### [What to do]
Could you reproduce the lines below from the one with "Result: Florida 28, East Carolina 20" through the one with "Sistem Bayaran Zakat Melalui InfaqPay"? Keep both ends and add nothing.

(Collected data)
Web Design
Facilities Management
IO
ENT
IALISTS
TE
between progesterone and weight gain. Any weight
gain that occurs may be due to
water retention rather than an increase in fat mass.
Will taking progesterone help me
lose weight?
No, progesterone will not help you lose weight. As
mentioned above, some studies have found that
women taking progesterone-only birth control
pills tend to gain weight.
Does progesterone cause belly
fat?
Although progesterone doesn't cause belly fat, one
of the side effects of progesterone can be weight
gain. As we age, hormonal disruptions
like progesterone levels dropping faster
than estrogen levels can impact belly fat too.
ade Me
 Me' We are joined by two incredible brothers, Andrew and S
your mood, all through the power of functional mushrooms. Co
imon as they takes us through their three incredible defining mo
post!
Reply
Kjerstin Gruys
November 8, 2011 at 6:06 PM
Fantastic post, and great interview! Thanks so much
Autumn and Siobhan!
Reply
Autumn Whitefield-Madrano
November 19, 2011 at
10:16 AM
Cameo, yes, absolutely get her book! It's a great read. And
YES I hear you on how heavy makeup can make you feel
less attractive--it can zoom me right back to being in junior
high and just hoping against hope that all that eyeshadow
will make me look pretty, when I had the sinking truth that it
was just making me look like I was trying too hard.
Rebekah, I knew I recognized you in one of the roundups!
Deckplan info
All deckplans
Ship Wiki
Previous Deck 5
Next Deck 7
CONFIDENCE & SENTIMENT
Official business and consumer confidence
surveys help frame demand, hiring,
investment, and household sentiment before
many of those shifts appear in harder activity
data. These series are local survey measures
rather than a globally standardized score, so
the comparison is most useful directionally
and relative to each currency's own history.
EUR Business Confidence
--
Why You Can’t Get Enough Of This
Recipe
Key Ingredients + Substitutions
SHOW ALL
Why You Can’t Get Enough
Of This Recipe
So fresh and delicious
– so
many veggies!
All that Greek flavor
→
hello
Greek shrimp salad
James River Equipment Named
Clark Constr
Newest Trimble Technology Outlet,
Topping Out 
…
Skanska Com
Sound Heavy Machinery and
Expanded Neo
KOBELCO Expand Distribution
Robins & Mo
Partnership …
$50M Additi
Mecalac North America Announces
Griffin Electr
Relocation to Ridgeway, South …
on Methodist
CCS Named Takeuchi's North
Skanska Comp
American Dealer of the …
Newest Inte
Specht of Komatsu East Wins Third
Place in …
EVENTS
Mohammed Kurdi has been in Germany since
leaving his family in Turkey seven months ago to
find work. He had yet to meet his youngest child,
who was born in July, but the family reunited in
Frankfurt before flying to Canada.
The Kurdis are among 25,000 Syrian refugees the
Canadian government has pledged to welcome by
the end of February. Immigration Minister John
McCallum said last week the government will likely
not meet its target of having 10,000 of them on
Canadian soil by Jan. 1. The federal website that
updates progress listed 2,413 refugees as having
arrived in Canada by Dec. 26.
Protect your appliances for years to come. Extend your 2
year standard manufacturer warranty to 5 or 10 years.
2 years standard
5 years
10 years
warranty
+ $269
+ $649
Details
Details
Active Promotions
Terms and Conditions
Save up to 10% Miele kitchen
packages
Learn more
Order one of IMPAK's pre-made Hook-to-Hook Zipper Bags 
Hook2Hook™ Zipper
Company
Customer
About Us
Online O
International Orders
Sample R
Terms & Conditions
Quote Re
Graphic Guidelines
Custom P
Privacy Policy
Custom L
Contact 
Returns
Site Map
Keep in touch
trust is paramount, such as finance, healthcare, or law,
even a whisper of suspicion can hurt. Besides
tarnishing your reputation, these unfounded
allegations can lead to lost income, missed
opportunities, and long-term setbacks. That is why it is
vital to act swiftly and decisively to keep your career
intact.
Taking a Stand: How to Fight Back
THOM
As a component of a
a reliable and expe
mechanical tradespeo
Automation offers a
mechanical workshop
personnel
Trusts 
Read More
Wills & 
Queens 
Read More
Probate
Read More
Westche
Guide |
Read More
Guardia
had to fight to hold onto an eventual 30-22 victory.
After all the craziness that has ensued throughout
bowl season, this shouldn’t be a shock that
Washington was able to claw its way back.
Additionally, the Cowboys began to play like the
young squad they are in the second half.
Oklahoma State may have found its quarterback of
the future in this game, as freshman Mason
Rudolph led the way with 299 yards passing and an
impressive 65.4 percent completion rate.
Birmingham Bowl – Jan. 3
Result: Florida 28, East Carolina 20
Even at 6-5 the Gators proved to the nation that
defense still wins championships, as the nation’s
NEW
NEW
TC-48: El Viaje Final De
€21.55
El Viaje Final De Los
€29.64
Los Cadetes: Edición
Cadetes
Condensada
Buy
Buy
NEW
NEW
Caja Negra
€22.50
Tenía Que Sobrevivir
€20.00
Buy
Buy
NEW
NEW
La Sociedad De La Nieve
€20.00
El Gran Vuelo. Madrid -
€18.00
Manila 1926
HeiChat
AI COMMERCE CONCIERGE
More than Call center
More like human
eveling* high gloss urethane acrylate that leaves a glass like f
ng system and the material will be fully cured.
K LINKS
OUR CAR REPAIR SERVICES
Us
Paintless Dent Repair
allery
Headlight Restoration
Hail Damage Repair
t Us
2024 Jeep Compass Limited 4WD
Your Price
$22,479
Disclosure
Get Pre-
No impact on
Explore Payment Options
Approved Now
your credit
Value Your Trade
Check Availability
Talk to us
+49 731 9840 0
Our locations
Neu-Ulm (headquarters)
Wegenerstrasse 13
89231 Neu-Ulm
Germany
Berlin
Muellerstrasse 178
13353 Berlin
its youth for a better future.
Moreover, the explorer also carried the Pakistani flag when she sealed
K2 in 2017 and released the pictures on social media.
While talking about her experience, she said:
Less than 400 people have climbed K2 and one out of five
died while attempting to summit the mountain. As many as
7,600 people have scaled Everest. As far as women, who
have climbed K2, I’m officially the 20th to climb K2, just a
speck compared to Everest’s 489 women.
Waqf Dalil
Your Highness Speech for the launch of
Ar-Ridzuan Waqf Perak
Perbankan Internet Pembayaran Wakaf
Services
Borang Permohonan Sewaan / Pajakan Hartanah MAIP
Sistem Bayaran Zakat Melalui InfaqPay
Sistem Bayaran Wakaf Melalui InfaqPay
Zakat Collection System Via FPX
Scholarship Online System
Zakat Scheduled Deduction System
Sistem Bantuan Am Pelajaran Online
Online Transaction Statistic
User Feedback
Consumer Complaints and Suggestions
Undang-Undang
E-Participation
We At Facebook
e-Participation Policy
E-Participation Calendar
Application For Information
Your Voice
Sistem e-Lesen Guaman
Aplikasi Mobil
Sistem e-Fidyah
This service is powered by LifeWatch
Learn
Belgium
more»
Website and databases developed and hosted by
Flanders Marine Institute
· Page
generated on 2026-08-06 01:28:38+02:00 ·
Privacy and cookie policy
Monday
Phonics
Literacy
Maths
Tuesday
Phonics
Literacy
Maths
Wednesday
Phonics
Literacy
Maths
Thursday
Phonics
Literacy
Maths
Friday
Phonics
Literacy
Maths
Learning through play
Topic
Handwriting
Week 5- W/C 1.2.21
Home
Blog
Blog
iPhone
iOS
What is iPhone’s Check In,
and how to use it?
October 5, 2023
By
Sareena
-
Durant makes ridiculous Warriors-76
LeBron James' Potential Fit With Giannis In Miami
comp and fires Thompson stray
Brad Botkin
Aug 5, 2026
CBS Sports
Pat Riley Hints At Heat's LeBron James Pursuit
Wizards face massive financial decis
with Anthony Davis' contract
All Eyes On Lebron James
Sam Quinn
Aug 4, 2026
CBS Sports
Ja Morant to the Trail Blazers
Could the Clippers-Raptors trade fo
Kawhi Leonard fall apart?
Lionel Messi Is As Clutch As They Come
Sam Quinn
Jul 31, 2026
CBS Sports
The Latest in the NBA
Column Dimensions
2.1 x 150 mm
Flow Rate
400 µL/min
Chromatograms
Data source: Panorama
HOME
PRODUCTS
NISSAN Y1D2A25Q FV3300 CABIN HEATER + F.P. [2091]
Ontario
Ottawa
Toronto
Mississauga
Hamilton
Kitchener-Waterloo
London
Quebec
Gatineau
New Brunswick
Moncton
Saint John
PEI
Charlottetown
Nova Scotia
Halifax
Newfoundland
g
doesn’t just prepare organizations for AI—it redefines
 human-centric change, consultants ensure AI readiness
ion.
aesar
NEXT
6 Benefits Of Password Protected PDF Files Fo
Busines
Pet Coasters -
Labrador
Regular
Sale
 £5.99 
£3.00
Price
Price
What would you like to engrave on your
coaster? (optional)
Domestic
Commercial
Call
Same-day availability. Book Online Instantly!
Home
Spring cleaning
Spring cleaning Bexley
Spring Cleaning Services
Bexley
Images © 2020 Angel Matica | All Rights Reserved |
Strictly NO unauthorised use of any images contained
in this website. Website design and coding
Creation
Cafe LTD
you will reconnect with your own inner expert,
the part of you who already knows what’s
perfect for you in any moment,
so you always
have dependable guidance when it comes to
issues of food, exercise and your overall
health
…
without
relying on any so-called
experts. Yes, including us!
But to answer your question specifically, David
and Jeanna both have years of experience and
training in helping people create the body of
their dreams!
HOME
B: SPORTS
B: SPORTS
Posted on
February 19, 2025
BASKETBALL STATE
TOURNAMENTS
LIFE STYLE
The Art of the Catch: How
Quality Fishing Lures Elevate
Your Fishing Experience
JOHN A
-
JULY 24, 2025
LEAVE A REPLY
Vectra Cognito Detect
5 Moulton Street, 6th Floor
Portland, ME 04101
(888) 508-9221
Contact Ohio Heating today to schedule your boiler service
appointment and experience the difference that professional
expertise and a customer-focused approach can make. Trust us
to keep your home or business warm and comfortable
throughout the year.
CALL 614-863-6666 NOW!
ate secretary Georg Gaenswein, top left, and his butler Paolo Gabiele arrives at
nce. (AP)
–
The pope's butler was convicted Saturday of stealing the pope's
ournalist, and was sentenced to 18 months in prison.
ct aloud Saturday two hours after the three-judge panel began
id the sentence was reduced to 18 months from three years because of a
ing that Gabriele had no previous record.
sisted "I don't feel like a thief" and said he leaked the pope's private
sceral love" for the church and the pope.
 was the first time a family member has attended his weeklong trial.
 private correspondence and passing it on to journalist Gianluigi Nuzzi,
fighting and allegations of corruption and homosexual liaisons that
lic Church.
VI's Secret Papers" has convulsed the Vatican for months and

### [Your solution]
Result: Florida 28, East Carolina 20
Even at 6-5 the Gators proved to the nation that
defense still wins championships, as the nation’s
NEW
NEW
TC-48: El Viaje Final De
€21.55
El Viaje Final De Los
€29.64
Los Cadetes: Edición
Cadetes
Condensada
Buy
Buy
NEW
NEW
Caja Negra
€22.50
Tenía Que Sobrevivir
€20.00
Buy
Buy
NEW
NEW
La Sociedad De La Nieve
€20.00
El Gran Vuelo. Madrid -
€18.00
Manila 1926
HeiChat
AI COMMERCE CONCIERGE
More than Call center
More like human
eveling* high gloss urethane acrylate that leaves a glass like f
ng system and the material will be fully cured.
K LINKS
OUR CAR REPAIR SERVICES
Us
Paintless Dent Repair
allery
Headlight Restoration
Hail Damage Repair
t Us
2024 Jeep Compass Limited 4WD
Your Price
$22,479
Disclosure
Get Pre-
No impact on
Explore Payment Options
Approved Now
your credit
Value Your Trade
Check Availability
Talk to us
+49 731 9840 0
Our locations
Neu-Ulm (headquarters)
Wegenerstrasse 13
89231 Neu-Ulm
Germany
Berlin
Muellerstrasse 178
13353 Berlin
its youth for a better future.
Moreover, the explorer also carried the Pakistani flag when she sealed
K2 in 2017 and released the pictures on social media.
While talking about her experience, she said:
Less than 400 people have climbed K2 and one out of five
died while attempting to summit the mountain. As many as
7,600 people have scaled Everest. As far as women, who
have climbed K2, I’m officially the 20th to climb K2, just a
speck compared to Everest’s 489 women.
Waqf Dalil
Your Highness Speech for the launch of
Ar-Ridzuan Waqf Perak
Perbankan Internet Pembayaran Wakaf
Services
Borang Permohonan Sewaan / Pajakan Hartanah MAIP
Sistem Bayaran Zakat Melalui InfaqPay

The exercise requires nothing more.